There are special scenarios where the data is skewed when you analyse it on a daily or weekly basis. For example, with seasonal applications that have spikes in usage during working hours (but then drop to almost zero outside of working hours), you could benefit from scheduling application auto-scaling, where you specify the hours of the day (and the days of the week) to increase the provisioned capacity, as well as when to reduce it. Instead of aiming for higher capacity so you can cover the busy hours, you can also benefit from Amazon Keyspaces table auto-scaling configurations if your seasonality is less pronounced.
How to identify over-provisioned Amazon Keyspaces tables
The query results obtained from the scripts above provide the data points required to perform some initial analysis.
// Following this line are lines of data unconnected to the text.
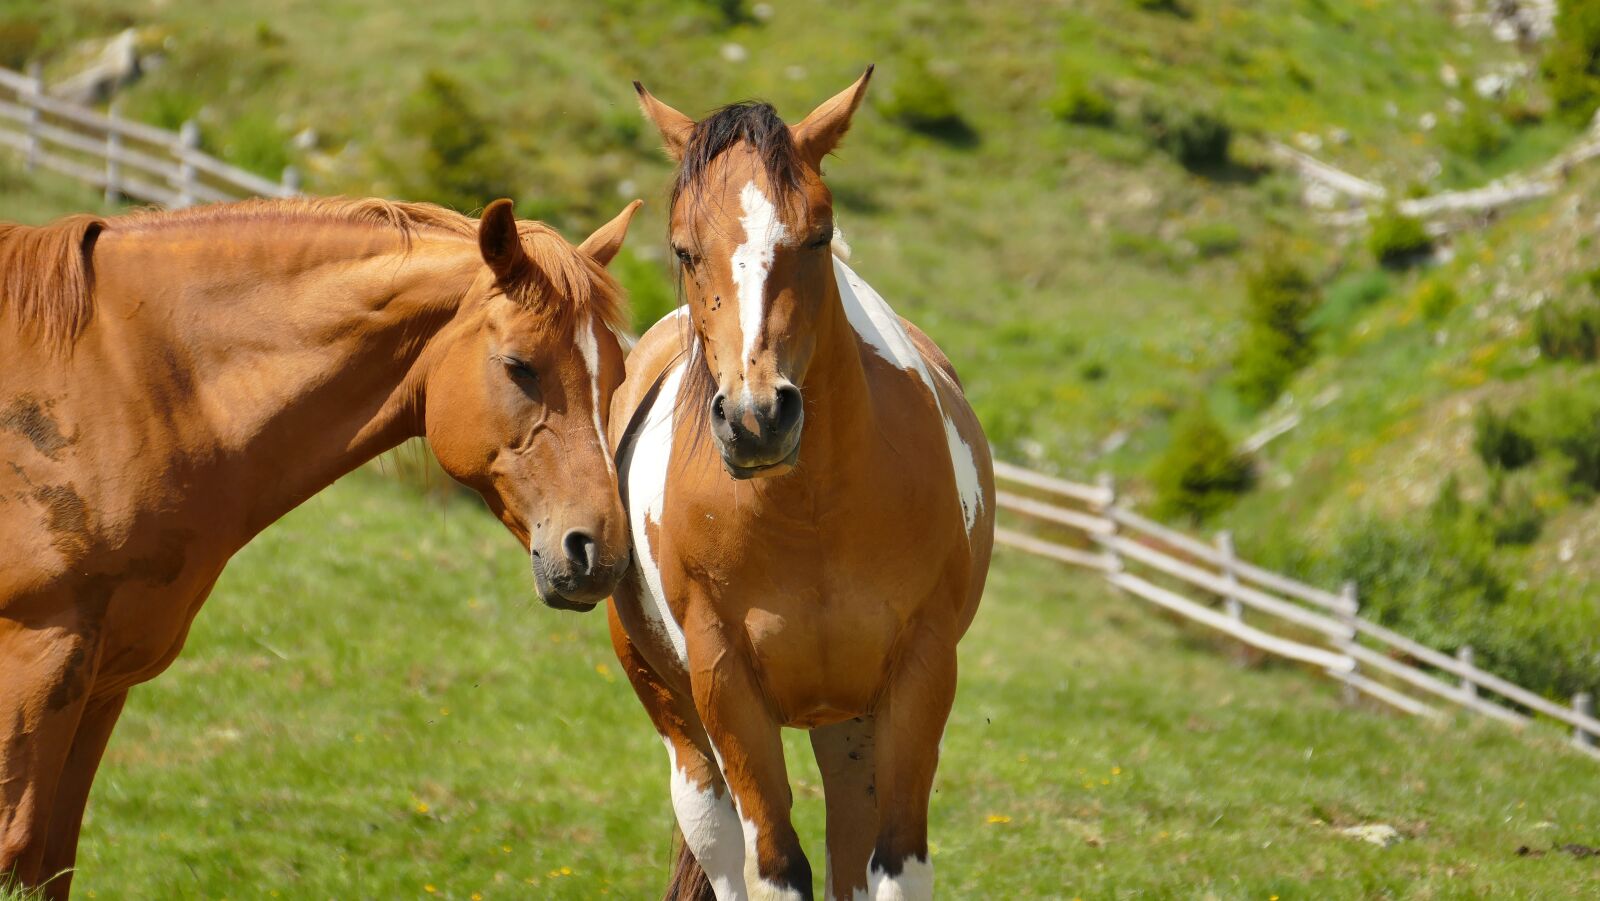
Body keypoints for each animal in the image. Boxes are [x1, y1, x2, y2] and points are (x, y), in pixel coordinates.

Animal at [0, 194, 641, 897]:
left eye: (616, 377)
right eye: (519, 366)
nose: (600, 553)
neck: (127, 385)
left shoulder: (100, 686)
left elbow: (50, 863)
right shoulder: (37, 660)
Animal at [607, 69, 995, 901]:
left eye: (818, 236)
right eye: (684, 248)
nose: (757, 418)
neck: (809, 514)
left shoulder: (919, 673)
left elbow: (895, 862)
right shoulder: (727, 685)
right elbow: (777, 864)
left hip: (848, 725)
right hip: (685, 726)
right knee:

If your data set presents values lower than 20% utilization for several intervals, your table might be over-provisioned. To further define if you need to reduce the number of WCUs and RCUS, you should revisit the other readings in the intervals.
When your table contains several low usage intervals, you can benefit from using Application Auto Scaling policies, either by scheduling Application Auto Scaling or by just configuring the default Application Auto Scaling policies for the table that are based on utilization.
If you have a workload with a low utilization to high throttle ratio (Max(ThrottleEvents)/Min(ThrottleEvents) in the interval), this could happen when you have a very spiky workload where traffic increases significantly on specific days (or times of day), but is otherwise consistently low. In these scenarios, it might be beneficial to use scheduled Application Auto Scaling.